JOHANNESBURG, South Africa (Jul 28, 1995 - 08:42 EDT) -- Four small foot
bones found among discarded fossils last year bolster the belief that
humanity's evolution from apes included a phase as a walking, climbing
creature, two South African scientists said Friday.

The discovery by Ronald Clarke and Phillip Tobias of the University of the
Witwatersrand in Johannesburg adds new evidence to a longstanding debate
over how the human race developed.

Tobias and Clarke, at a news conference complete with fossil bones and
plaster casts of human and ape feet, said their find proved an ape-man
known as Australopithecus had human and apelike features.

In particular, they said the foot bones discovered by Clarke last year in
bags of discarded fossils from the Sterkfontein caves northwest of
Johannesburg showed the ape-man -- from an estimated 3.5 million years ago
-- could walk upright but had an apelike big toe capable of grasping and
more movement than a human big toe.

"The ankle bone was perfectly human," Tobias said. "But as we traveled
toward the big toe, more and more chimpanzee features appeared."

An article on the find by Tobias and Clarke appeared in today's edition of
Science, the weekly journal of the American Association for the
Advancement of Science in Washington, D.C.

Two major bodies of thought comprise the debate over human development.

One, supported by Tobias and Clarke, says ape-men gradually evolved from
four-legged tree dwellers to two-legged creatures that walked upright but
retained ape-like features to grasp tree branches with their feet.

Another, espoused by a group that includes Owen Lovejoy of Kent State
University in Kent, Ohio, says humans always walked upright and were
plains-dwellers who never lived in trees.

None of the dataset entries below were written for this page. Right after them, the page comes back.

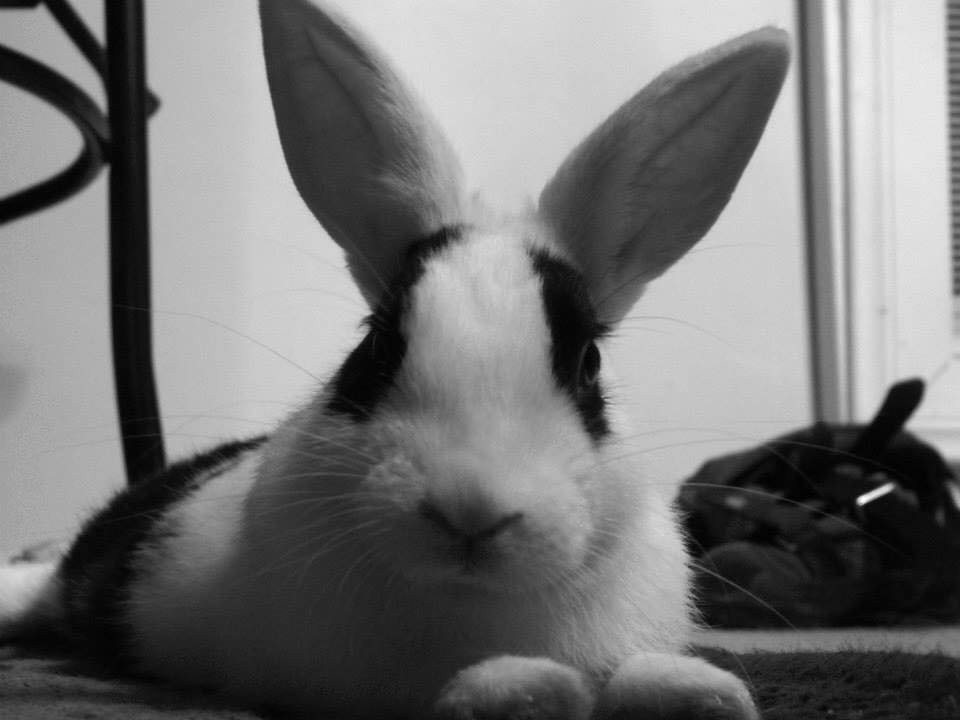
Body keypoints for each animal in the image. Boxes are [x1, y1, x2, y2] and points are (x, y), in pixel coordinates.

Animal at [0, 1, 792, 720]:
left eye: (589, 364)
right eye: (377, 345)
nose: (472, 510)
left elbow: (641, 673)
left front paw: (700, 693)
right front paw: (523, 690)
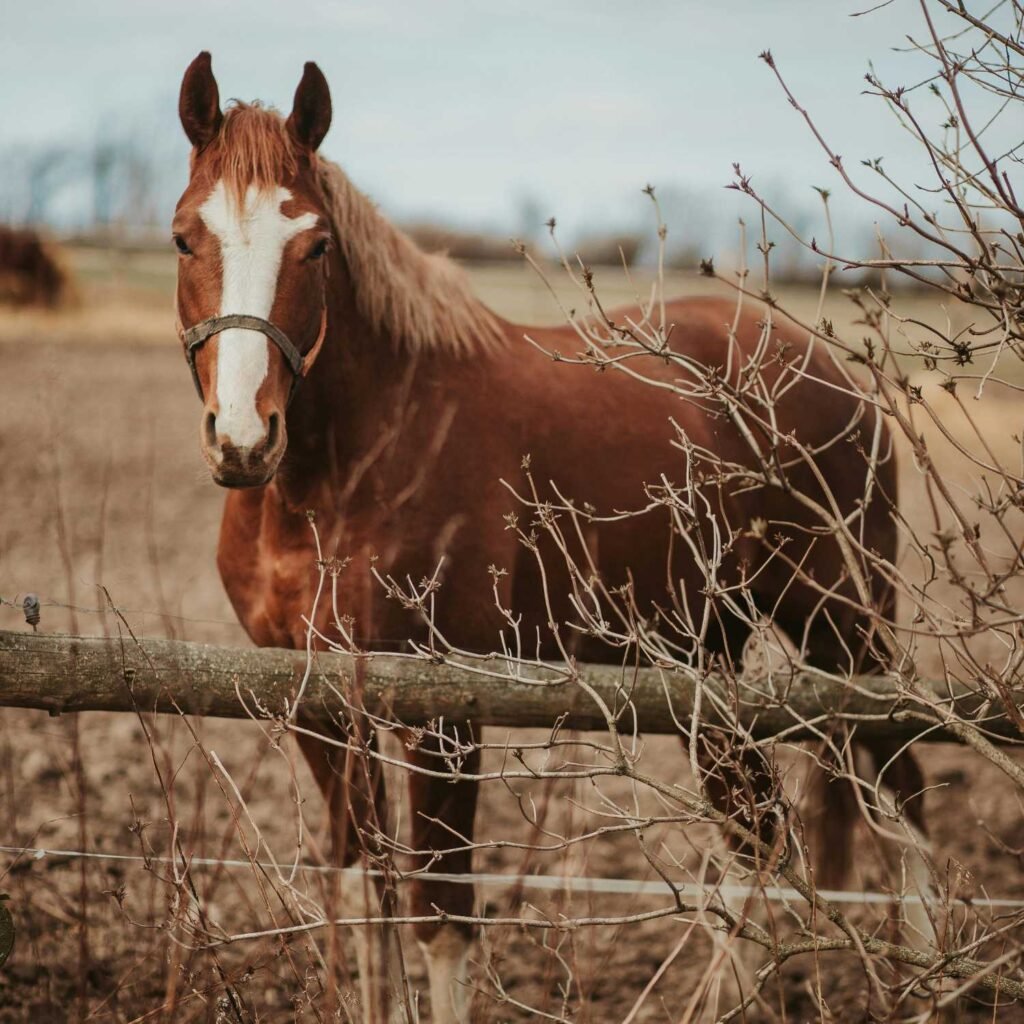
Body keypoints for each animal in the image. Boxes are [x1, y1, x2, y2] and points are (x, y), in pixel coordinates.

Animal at [172, 53, 927, 1022]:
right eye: (184, 238)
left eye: (317, 247)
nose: (242, 439)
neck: (348, 468)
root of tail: (832, 372)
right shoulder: (314, 701)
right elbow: (366, 896)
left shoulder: (443, 714)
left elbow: (440, 917)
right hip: (705, 662)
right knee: (758, 830)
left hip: (843, 628)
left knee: (900, 798)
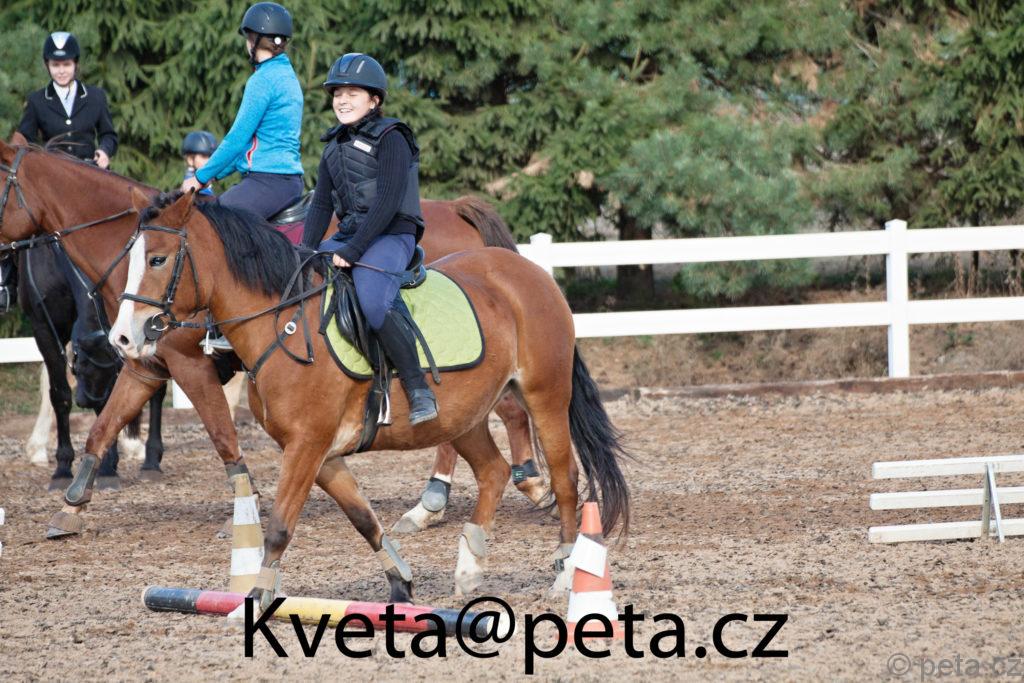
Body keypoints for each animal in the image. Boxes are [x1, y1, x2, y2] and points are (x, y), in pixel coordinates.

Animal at [0, 138, 547, 539]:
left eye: (156, 258)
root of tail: (457, 209)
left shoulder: (189, 366)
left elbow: (223, 437)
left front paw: (244, 507)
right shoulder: (145, 364)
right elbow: (103, 426)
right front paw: (72, 504)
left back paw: (439, 499)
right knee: (500, 410)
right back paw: (517, 481)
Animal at [111, 190, 630, 604]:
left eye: (157, 260)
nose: (121, 337)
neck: (284, 323)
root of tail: (529, 272)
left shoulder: (306, 446)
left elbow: (279, 527)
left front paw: (256, 596)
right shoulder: (322, 455)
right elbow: (362, 518)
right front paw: (400, 582)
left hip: (545, 398)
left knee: (565, 479)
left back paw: (565, 574)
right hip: (463, 417)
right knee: (493, 471)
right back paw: (469, 567)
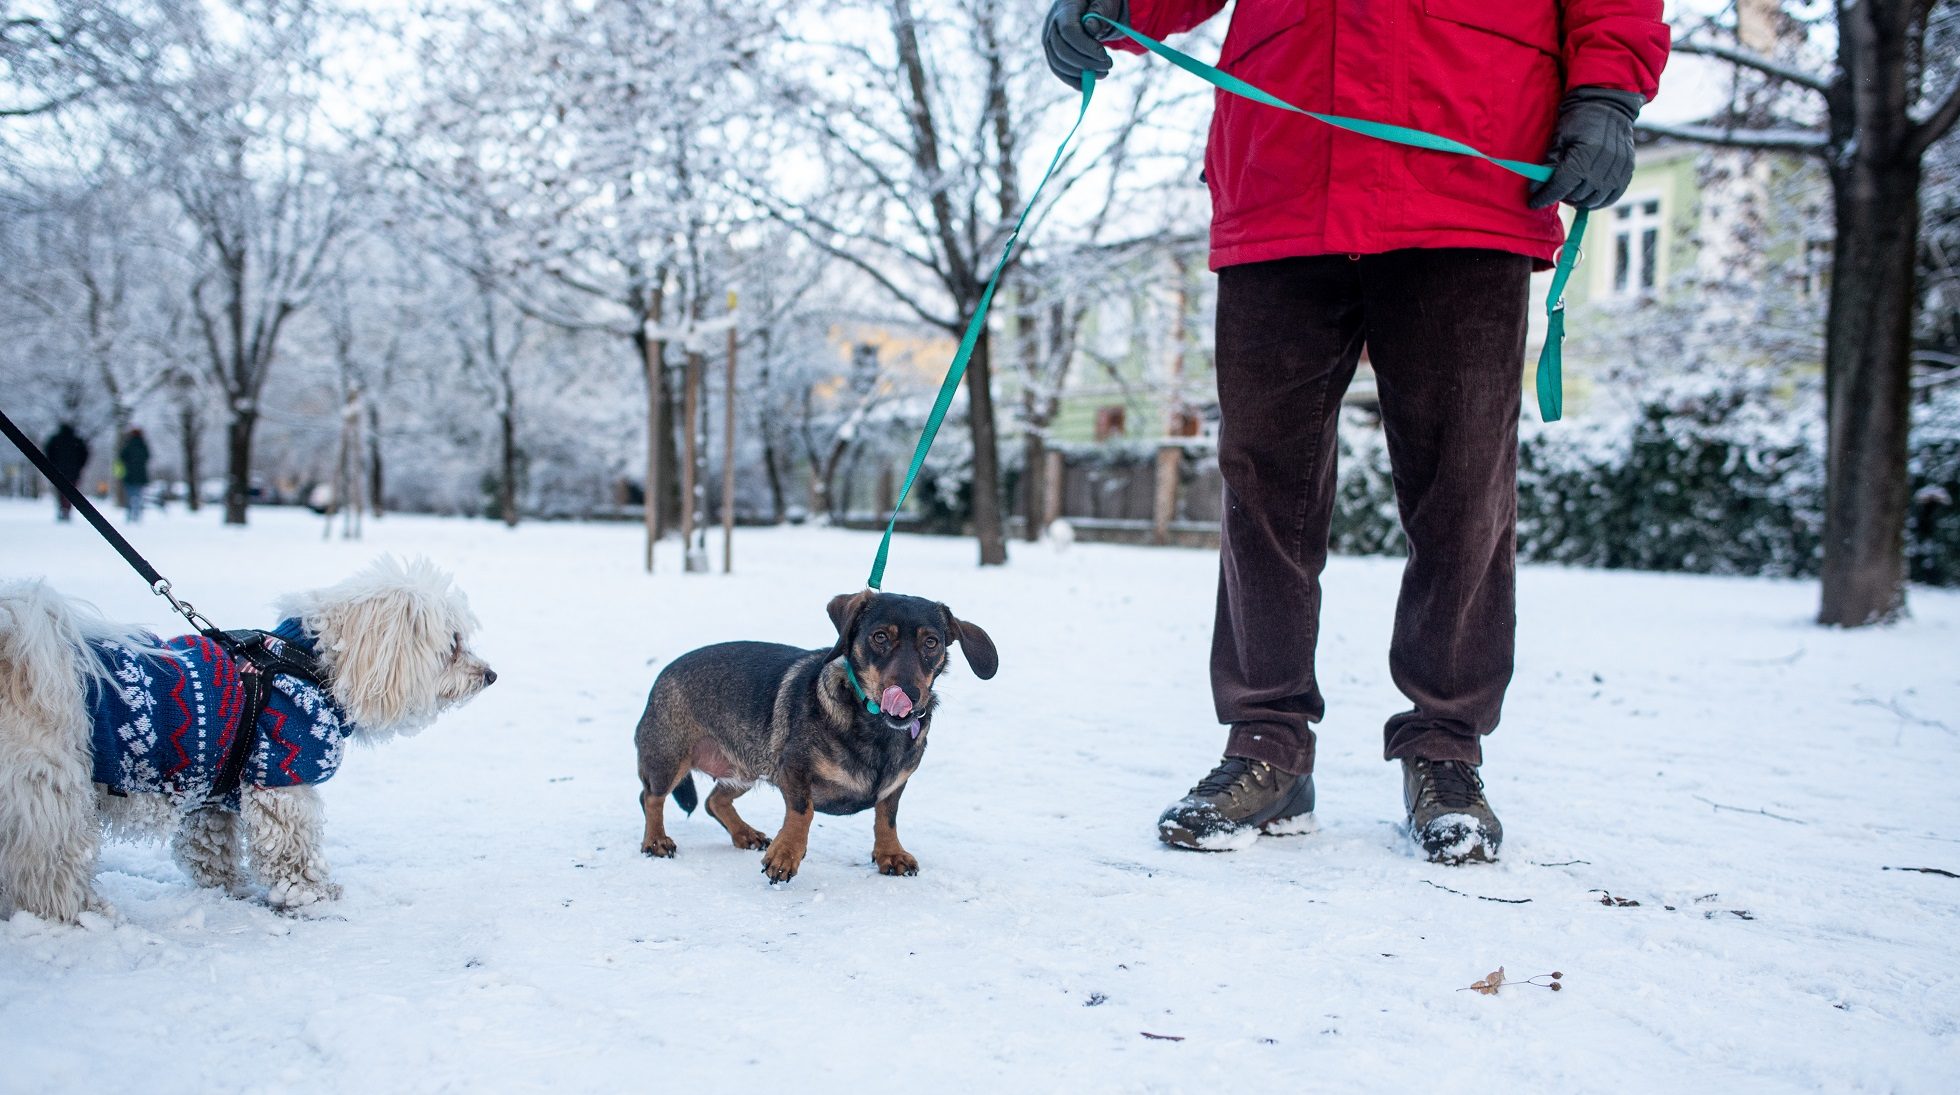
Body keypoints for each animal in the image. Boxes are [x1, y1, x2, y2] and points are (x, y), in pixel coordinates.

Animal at [0, 556, 490, 924]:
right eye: (453, 645)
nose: (491, 675)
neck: (307, 663)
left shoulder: (210, 794)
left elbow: (208, 850)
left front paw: (228, 890)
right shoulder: (281, 775)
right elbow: (294, 850)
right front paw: (313, 897)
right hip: (51, 791)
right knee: (47, 867)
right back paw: (85, 915)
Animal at [635, 591, 995, 881]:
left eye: (931, 642)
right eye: (879, 637)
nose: (908, 693)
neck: (874, 726)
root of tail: (663, 674)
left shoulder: (896, 784)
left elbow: (887, 817)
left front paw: (890, 854)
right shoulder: (792, 769)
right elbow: (802, 810)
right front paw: (785, 855)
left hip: (747, 767)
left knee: (714, 801)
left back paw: (744, 834)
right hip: (669, 759)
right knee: (651, 797)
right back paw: (656, 841)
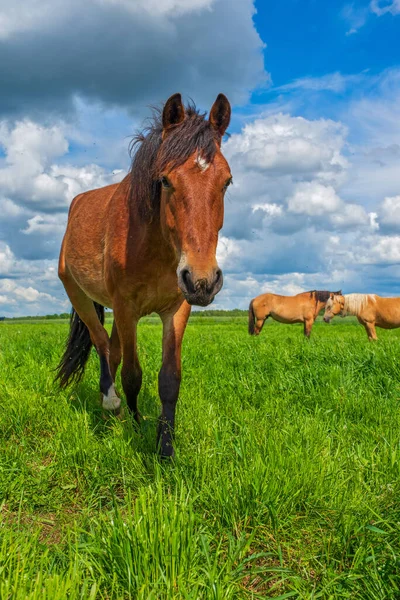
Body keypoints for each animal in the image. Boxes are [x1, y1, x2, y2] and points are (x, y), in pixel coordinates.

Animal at [55, 94, 231, 458]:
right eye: (165, 180)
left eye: (227, 181)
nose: (203, 280)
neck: (154, 245)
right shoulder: (126, 308)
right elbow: (132, 375)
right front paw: (136, 427)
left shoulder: (177, 308)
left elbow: (169, 379)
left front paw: (165, 448)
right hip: (79, 296)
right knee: (101, 343)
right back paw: (111, 404)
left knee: (112, 348)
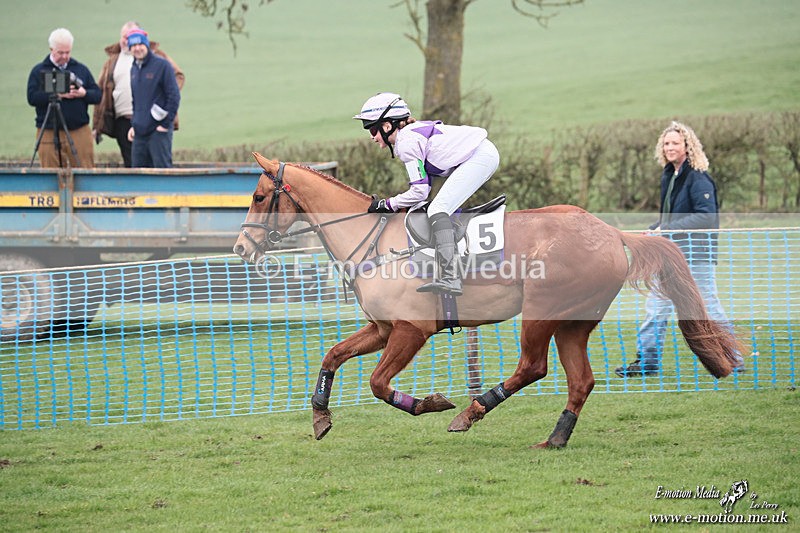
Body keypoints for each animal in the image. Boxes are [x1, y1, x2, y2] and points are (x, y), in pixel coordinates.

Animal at [233, 152, 742, 448]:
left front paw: (431, 403)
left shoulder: (410, 331)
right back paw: (554, 439)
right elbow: (333, 355)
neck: (373, 241)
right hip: (573, 323)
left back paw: (471, 412)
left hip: (542, 312)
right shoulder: (381, 329)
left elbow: (378, 383)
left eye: (258, 196)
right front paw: (320, 417)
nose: (240, 248)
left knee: (533, 367)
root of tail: (611, 232)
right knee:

Lovejoy, in an accompanying article in Science magazine, said Tobias and
Clarke ignored bone structures in the hips and spine that indicated
ape-men walked upright.

Basing such a major theory on four foot bones was "mechanically and
developmentally naive," he wrote.

But Tobias said unassailable evidence now exists supporting his theory.
Other findings showed the ape-man's knee and shoulders retained features
of a climber, he noted.

"Australopithecus was far more ape-like in many of its features than we'd
ever dared imagine previously," he said.

The exact species of Australopithecus to which the four foot bones, from
the same left foot, belonged remained unclear, Tobias said. Two species,
determined by teeth and other features, have been found in South Africa,
while at least two others were discovered in east Africa in the famous
finds of Tanzania and Ethiopia.

How Clarke discovered the fossils also was a bit inexact. The stones from
which the new find came originated a deep layer estimated to be 3.5
million years old.

In the 1920s, part of the layer was blasted out and the refuse rock left
lying underground. It was eventually collected and brought to the surface,
but processing failed to turn up the four foot bones.

Last year, Clarke was perusing some bags of the discarded fossils for
evidence of animal life from the early era. He spotted a decidedly
humanlike ankle bone instead.

"I said out loud, 'Wait a minute, this isn't a carnivore, this is a
hominid,"' he recalled today. "I was astounded."

They called the find the most significant regarding human development in
decades and further proof that humankind originated in Africa. Hominid
fossils in Africa are older than those found anywhere else, and the theory
suggests early man migrated to the rest of the world from the continent.